How Rodgers plans to reach 'full potential'

September 22nd, 2022

This story was excerpted from Thomas Harding's Rockies Beat newsletter. To read the full newsletter, click here. And subscribe to get it regularly in your inbox.

Rockies second baseman Brendan Rodgers’ homework time nearly came sooner than he wished. But MRI results from the left hamstring injury he sustained on Sunday at Wrigley Field were encouraging, so he should return soon. When the stopping point occurs, though, Rodgers is eager to do some digging.

Rodgers’ season has been down-up-down. He hit .078 in April, .311 over May, June and July, and .218 since Aug. 1. The injury occurred on an RBI groundout against the Cubs in Sunday’s first inning, which ran his hitless streak to 11 at-bats.
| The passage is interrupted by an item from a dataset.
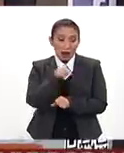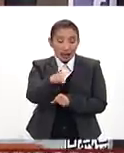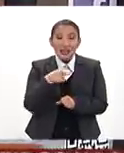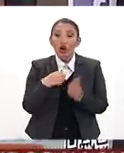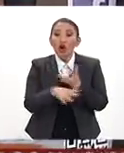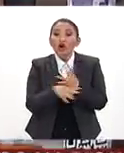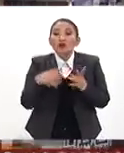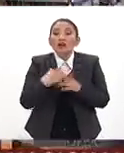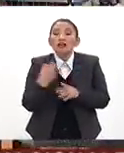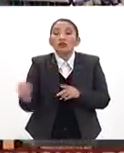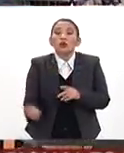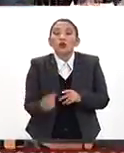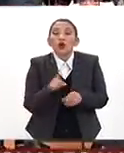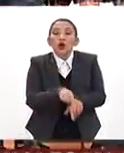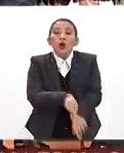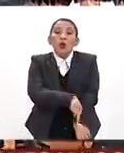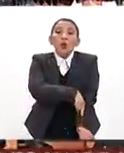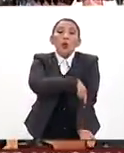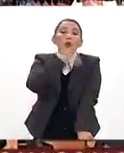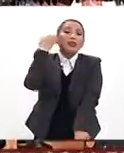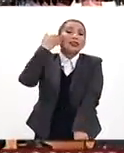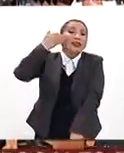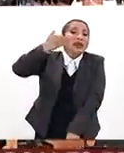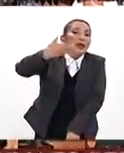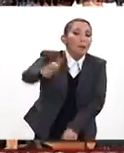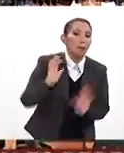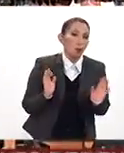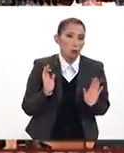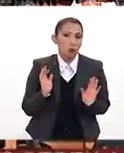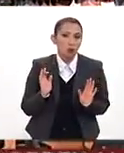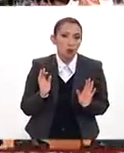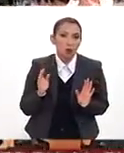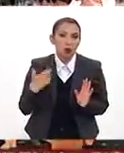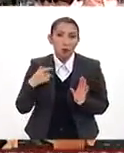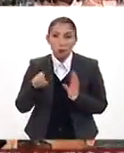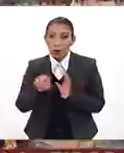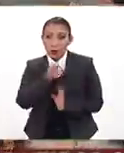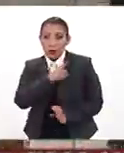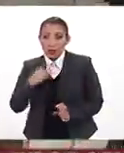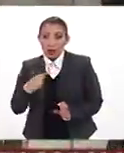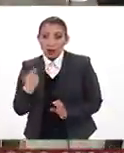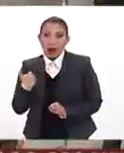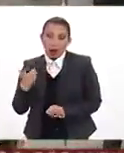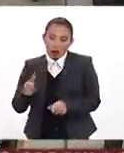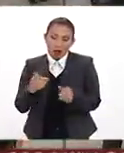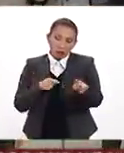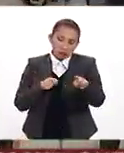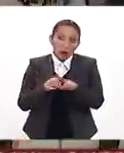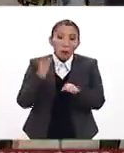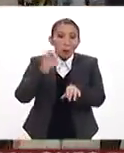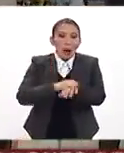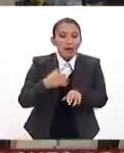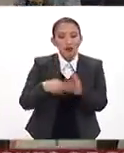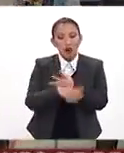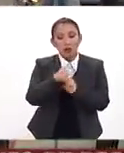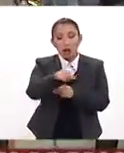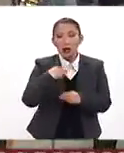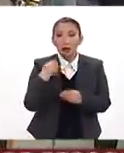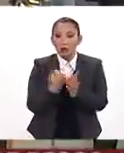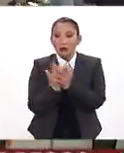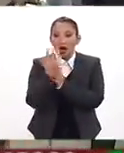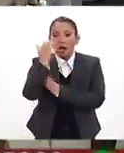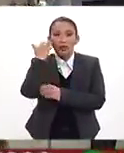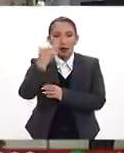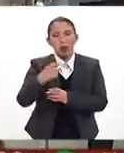la regla, digamos, sería que te duren más de lo que te va a durar la deuda. Y algo también importante es que no te endeudes demasiado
He will search for his swing for the rest of the year and seek explanations for recent struggles when the season ends.

“I don’t like looking at numbers much, but I’m going to break it down after the season and look at some strengths and weaknesses,” Rodgers said. “I know I haven’t reached my full potential yet.”

While he doesn’t like filling his mind with information during a competitive season, Rodgers has some ideas as to why he is struggling, even without doing an exhaustive search on the computer.

“I need to hit the ball on the ground less,” he said. “I haven’t looked at any numbers or spray charts. But I know how I get attacked, early away or in, whether it’s a sinkerball guy or a high-spin, four-seam guy. I get sliders away and I’m getting a lot of right-on-right changeups. With how my swing is, guys think they can get under my hands.

“Next year, a huge thing for me is going to be establishing the inside corner of the plate and working off that. The damage is on the inner half. I know I can hit a ball to right-center, even if it’s on the inner half. I don’t need to try to pull a pitch that’s away. I just need to get better at pulling that inside pitch more instead of hitting the ball on the ground. It’s not completely changing right away, but I know what I need -- a little bit of hips, a little bit of hands.

“It’s almost like I’m trying too hard to get the ball in the air, instead of trusting my hands, my approach, my plan.”

Rodgers said he was in a good spot physically before the injury, just five pounds below his Opening Day weight, so his core-based workouts are working.

His 22 defensive runs saved were tied for most among all Major Leaguers going into Tuesday.

One offensive adjustment this winter may be using virtual-reality glasses, an increasingly popular training tool (Chris O’Dowd, a former Minor Leaguer with the Rockies, among other teams, and son of former Rockies general manager Dan O’Dowd is founder of Win Reality). Rodgers will lean on Brian Jones, the club’s new director of research and development, for information before going with VR.

Rodgers declined to switch to new technology in-season.

“I’ve heard good things, but I don’t like changing something super drastically during the season, because it might mess me up mentally in the box,” Rodgers said.